Beliau juga menekankan pentingnya profesionalitas, kejujuran, dan tanggung jawab para petugas. Di sisi lain, masyarakat dan pelaku usaha diimbau untuk memberikan informasi yang sebenar-benarnya agar potret yang dihasilkan sesuai dengan realitas di lapangan.
“Kami mendorong adanya kolaborasi kuat antara BPS, pemerintah daerah, dan seluruh pemangku kepentingan. Salah satunya melalui sistem monitoring berbasis dashboard secara real-time guna memastikan kualitas data tetap terjaga,” tambahnya.
Menangkap Dinamika Ekonomi Digital
Sementara itu, Kepala BPS Kabupaten Pemalang, Teguh Santoso, selaku Ketua Penyelenggara menjelaskan bahwa SE 2026 akan berlangsung selama kurang lebih dua setengah bulan, tepatnya mulai 15 Juni hingga 31 Agustus 2026.
Menurut Teguh, sensus dekadean (10 tahun sekali) ini menjadi momentum penting untuk memperkuat basis data ekonomi nasional.
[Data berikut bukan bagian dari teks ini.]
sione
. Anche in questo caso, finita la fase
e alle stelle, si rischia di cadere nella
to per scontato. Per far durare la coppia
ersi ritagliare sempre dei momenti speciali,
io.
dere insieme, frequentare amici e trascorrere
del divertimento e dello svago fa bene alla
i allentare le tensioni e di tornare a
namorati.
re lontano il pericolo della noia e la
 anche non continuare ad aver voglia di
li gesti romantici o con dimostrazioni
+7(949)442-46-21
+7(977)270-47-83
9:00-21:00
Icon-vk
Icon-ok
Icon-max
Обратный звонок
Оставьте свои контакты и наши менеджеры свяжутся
Ada banyak perubahan signifikan yang terjadi sejak sensus terakhir pada tahun 2016 lalu, seperti pesatnya perkembangan teknologi, menjamurnya bisnis digital, hingga pergeseran pola konsumsi masyarakat.
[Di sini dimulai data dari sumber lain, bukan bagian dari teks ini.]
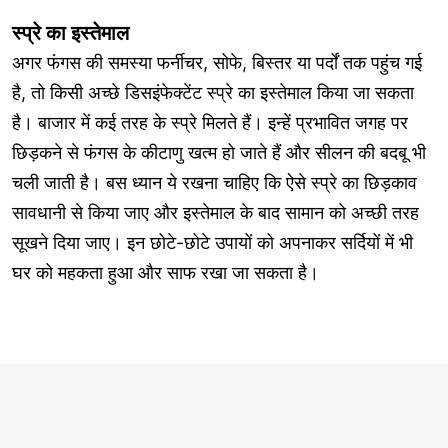
स्प्रे का इस्तेमाल
अगर फंगस की समस्या फर्नीचर, सोफे, बिस्तर या पर्दों तक पहुंच गई
है, तो किसी अच्छे डिसइंफेक्टेंट स्प्रे का इस्तेमाल किया जा सकता
है। बाजार में कई तरह के स्प्रे मिलते हैं। इन्हें प्रभावित जगह पर
छिड़कने से फंगस के कीटाणु खत्म हो जाते हैं और सीलन की बदबू भी
चली जाती है। बस ध्यान ये रखना चाहिए कि ऐसे स्प्रे का छिड़काव
सावधानी से किया जाए और इस्तेमाल के बाद सामान को अच्छी तरह
सूखने दिया जाए। इन छोटे-छोटे उपायों को अपनाकर सर्दियों में भी
घर को महकता हुआ और साफ रखा जा सकता है।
“Melalui Sensus Ekonomi 2026, kita ingin menangkap seluruh dinamika tersebut secara lebih komprehensif dan akurat sebagai dasar kebijakan pembangunan ke depan,” jelas Teguh.
Kesiapan SDM Berkelas
Sebagai gambaran skala pertumbuhan, Teguh memaparkan bahwa jumlah usaha di Indonesia melonjak tajam dari sekitar 9 juta usaha pada tahun 1986 menjadi sekitar 26 juta usaha pada tahun 2016. SE 2026 diproyeksikan akan merekam angka pertumbuhan yang jauh lebih besar.
Untuk menghadapi tantangan tersebut, BPS Pemalang telah menyiagakan sekitar 1.250 petugas yang didominasi oleh lulusan S1/D4, serta melibatkan akademisi, dosen, dan mahasiswa. Mereka akan bekerja dalam 143 tim dengan formasi terstruktur (satu pengawas membawahi tujuh petugas).
Melalui kombinasi SDM yang berkualitas, adopsi teknologi mutakhir, dan dukungan penuh dari seluruh elemen masyarakat, Sensus Ekonomi 2026 diharapkan mampu menjadi kiblat data yang akurat demi melahirkan kebijakan ekonomi yang lebih tepat sasaran.